In 1983, I had this opportunity to rent a storefront for $250 a month. I had been thinking about it for awhile, so I started an art gallery. Since all my friends were artists, I thought it would be cool. I did a little art too and I went to art school, but nothing much. I felt that my friends, because they were really applying themselves much more than I was, were doing better work than I was. The first gallery was called Nolo Contendere and then a year and a half later I broke up with my partner, so I decided to use a name that nobody could take from me — my own. So I started the Jon Gerstad Gallery.

It was very vibrant when we first started. There was great artwork going on down here. People uptown and in SoHo had no idea what we were doing here. They couldn’t fathom it. Now easily a dozen of those artists, both dead and still alive, are famous. Maybe 20 galleries or 25 galleries moved to SoHo if they had the money, and you could get a sizeable loft in SoHo for like $2,500 or $3,000 a month, but that was never in my budget.

The gallery was open for five years, till ’87, until Michael Musto said on the front page of The Village Voice, ‘Downtown is Dead.’ I was one of the first six to open and one of the last six to close. It ran its course. It got the point where housewives from New Jersey would rent storefronts to show their friends’ bad art, which had nothing to do with the East Village. The scene just got overly diluted.

James Maher is a fine art and studio photographer based in the East Village. Find his website here.


Anonymous said...

Great interview. That's what I heard in school, that the gallery scene started in the East Village then moved to Soho. There was a lot of possibility back then because of low rents. Nowdays your paying rent and that's everywhere in NYC. The cheapest studio apartment in any of the boroughs is probably a thousand dollars.

James Romberger said...

The Barbitones was comprised of bassist Julius Klein, the late poet/guitarist Jerry Loomis, filmmaker Elmer Lang on keyboards, Jon on drums and I played rhythm guitar. We each rotated singing songs we wrote individually and we were joined for several gigs by the late gallerist Colin DeLand on saxophone.

James Romberger said...

The partner Jon refers above in Nolo Contendere gallery was Jennifer (Ex) Bowen, who continued to run the gallery for some while after Jon left.

St. Cynocephale said...

Jon was on a ladder in my kitchen last night, fixing the electric! He is pretty much that guy that everyone calls when they need to figure out how to do something.

Anonymous said...

I've seen him around. Interesting story. Lotta people from years ago live upstate now and do their painting and art there. Some people still keep a place here and escape to upstate.
that's hilarious that people would use the car as a dumpster. One time when I was a kid back in the 70's nyc my dads car was on boxes. Another time they tried to steal the hubcaps and my dad and uncle ran after the guy.

Julius Klein said...

One can chart the REAL history of the EV/LES, for the past 30+ yrs. on the back of Jon. Through his many endeavors, as a gallery owner, rock & ready drummer, studio owner & all-around engineer, he has been an enthusiastic participant and has provided support for many, myself included. Thanks Jon(E)

Unknown said...

I second Julius Klein's emotion. Jonny surfs the edge, he lives to see and participate in all that is great and interesting. While nothing on Earth is perfect Jon just has this knack to keep the beat going when all systems have failed. He's been a great friend, ally and studio partner.

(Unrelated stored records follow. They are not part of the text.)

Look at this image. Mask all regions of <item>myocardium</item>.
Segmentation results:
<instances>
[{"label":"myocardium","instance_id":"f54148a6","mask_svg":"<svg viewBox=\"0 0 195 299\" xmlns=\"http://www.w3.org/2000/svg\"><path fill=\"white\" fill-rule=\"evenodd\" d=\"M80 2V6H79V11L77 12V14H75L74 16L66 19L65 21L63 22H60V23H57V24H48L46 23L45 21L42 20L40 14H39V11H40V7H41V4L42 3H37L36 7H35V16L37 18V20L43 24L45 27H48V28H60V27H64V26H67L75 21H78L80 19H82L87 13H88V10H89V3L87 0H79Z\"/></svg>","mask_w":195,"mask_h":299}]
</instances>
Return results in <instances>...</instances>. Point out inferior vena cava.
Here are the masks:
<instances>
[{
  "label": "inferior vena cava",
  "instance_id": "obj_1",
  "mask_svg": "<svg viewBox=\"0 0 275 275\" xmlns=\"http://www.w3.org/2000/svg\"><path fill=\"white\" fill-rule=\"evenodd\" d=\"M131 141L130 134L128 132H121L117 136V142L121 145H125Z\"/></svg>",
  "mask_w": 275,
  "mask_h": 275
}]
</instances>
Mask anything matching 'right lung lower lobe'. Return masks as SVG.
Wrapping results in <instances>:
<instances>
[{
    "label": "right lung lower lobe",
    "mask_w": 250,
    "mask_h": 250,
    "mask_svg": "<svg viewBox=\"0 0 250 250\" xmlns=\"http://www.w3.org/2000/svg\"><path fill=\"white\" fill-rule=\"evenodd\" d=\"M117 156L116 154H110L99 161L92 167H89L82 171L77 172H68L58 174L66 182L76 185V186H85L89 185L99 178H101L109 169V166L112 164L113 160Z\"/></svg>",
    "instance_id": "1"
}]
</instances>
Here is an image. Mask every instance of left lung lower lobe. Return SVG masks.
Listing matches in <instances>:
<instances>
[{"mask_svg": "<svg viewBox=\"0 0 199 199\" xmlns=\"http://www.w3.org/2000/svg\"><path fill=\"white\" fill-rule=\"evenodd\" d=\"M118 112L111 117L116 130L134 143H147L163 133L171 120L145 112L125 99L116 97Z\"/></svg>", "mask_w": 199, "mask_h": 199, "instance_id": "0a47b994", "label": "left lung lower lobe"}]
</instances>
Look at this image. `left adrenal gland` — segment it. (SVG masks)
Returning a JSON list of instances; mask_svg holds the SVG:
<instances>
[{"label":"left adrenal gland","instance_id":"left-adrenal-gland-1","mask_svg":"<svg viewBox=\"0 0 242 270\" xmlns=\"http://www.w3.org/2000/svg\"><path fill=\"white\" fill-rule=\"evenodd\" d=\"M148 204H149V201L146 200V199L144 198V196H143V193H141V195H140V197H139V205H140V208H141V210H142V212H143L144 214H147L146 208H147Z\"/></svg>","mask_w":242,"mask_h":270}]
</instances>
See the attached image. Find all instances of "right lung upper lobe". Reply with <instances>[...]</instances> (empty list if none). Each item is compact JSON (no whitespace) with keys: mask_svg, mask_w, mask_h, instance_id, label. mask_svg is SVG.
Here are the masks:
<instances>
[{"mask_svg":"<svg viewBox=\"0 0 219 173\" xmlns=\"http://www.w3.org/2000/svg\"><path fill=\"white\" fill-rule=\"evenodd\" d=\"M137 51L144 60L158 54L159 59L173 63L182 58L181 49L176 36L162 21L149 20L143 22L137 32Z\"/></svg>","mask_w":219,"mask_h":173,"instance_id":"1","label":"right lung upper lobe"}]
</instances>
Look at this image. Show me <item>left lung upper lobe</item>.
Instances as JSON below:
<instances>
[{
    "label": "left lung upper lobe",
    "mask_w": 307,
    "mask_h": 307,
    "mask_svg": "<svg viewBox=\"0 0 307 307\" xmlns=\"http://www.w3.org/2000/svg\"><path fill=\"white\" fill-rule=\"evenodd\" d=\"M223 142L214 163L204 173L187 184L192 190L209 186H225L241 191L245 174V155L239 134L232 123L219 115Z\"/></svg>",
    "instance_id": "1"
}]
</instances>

This article speaks of years long past, it does not give him credit for the great stuff he's accomplished and encouraged in the here and now. Being an accomplished musician and lover of the craft he is a partner and the creator of one of the last independent music recording studios in the East Village called Sounds Right Sound. The studios 18 year history provided very inexpensive (mostly free) recording and rehearsal services for bands like Jiggers is King, Crime Story, St. Bastard, Furniture, The Spills, The Jennifer Blowdryer Band, The Blueberry High Heels, Sugar Tits, Love Bomb 69, Tickle It and more. The studio has been under siege by Steven Croman aka 9300 and will more than likely close it's Bilco door on 44 East 1st Street in June 2015.